[Update and Correction: When I wrote this post, the designated Dunces were identified as Chris Cuomo and Kate Bolduan, the new kids on the CNN block. I thought I verified that on CNN’s site, but a helpful reader told me that Cuomo and Bolduan haven’t debuted yet. Which CNN anchors it was who egged on the egger were in doubt, so on June 11, I changed the post, discussing the issue but only referring to “CNN anchors.” I also apologized to Chris and Kate, and put out a call for the right names. And promptly forgot about it: with everything else going on, this was neither a major ethics issue nor a two-day story. Then, today, June 13, Joe Concha of Mediate posted a full-fledged smackdown of me, Ethics Alarms and my research skills, and helpfully provided the correct identification in the process
I’m grateful to Joe, who also preserves my original correction, which this replaces. Once again, I apologize to CNN, Chris Cuomo and Kate Bolduan, and also to my readers for mucking up this one so thoroughly. ]
“It’s about time,” snickered CNN early morning male anchor John Berman, as his partner Christine Romans smiled and nodded. They were approving of a man being assaulted live on TV while doing his job, a job he performs better and more profitably than anyone else in the world.
The man is Simon Cowell, late of “American Idol,” and an angry musician from the studio orchestra seized the opportunity to run onstage during the finale of “Britain’s Got Talent” and hurl five eggs at Cowell from the stage. The woman, Natalie Holt, had been a contestant in the past, and the assault was part revenge for her own group’s harsh treatment on the show last year, part vainglorious stunt to punish Cowell, she claimed, for his “influence,” and part stupidity. After the show, Holt apologized to the two finalists whose performance she marred, but not to her victim, saying: “I want to apologize to Richard and Adam for overshadowing their performance. I’ve never done anything like this before and in hindsight I have realized it was a silly thing to do.”
But to listen to the CNN pair, what Holt did wasn’t silly, but hilarious, and justified. Many contestants appearing before Cowell through the years wanted to do the same thing, they said (without any proof of this whatsoever), and it was clear that they thought Holt’s actions were laudable, even though it is a crime by any standard. Why? Oh, because Simon Cowell is mean, you see. He tells aspiring singers and other contestants that they sound terrible and are deluded when they in fact do sound terrible and are deluded. His bluntness and lack of sympathy for amateur performers seeking to inflict themselves on a popular culture already choking on dubious professional talents has spawned many imitators on reality TV, man of whom really are just mean, and who have nothing to offer but entertaining (to some) nastiness. That, however, is not Cowell’s fault. Any more than it is Walter Cronkite’s fault that CNN is stuffed with awful news anchors from dawn til dusk.

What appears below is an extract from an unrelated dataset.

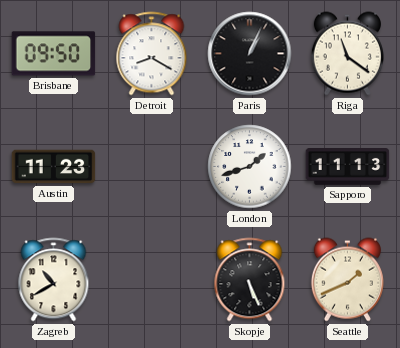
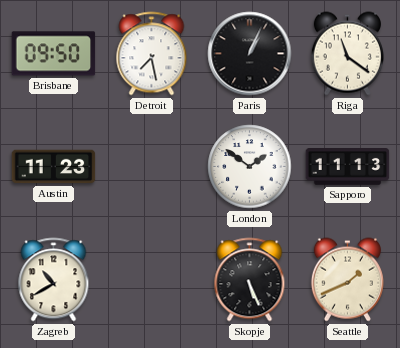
Detroit: 8:20 -> 7:28
London: 1:42 -> 1:51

Simon Cowell, except for some inevitable lapses which I have often flagged, is not mean. What is mean, in fact cruel, is to encourage talentless exhibitionists who reach these televised contests because tin-eared friends and relatives have deceived them for years by telling them how wonderful they are. Better that their hopes be definitively shattered by an industry pro telling them that the sound like a cat being tortured than to have them waste years in pursuit of a career they are unqualified for in every way, as they rupture eardrums of the innocent in the process. Mild and “kind” judging is also boring—witness judge Mariah Carey’s mealy-mouthed platitudes that passed for critiques on the miserable season of the Cowell-less “American Idol” this season—and it doesn’t do the job: without sharp and pointed criticism, these performer and panel shows fail to separate the truly talented from the hacks. Cowell, unlike any CNN morning anchor for about a decade, is very good at his job.
I understand why Cowell, who knows good publicity opportunities when he sees them, isn’t pressing charges against Holt, but it is still a mistake. She will undoubtedly manage to cash in on her misconduct, and thanks to fools like Berman and Romans, others will see an opportunity for cheap celebrity, and take their chances attacking real celebrities on live shows, hoping that they too are praised for it. Except that the next generation of Holts may have rocks, bowling balls or flame throwers instead of eggs, and somebody will get hurt.
The Romans and Berman aren’t the only culprits here: read the account in Entertainment Weekly, for example. Nonetheless, I might be tempted to silently cheer if a nauseated viewer slipped through CNN security and egged them on camera. It would be wrong, but at least they would be slimed for being incompetent at their jobs, in stark contrast with Simon Cowell.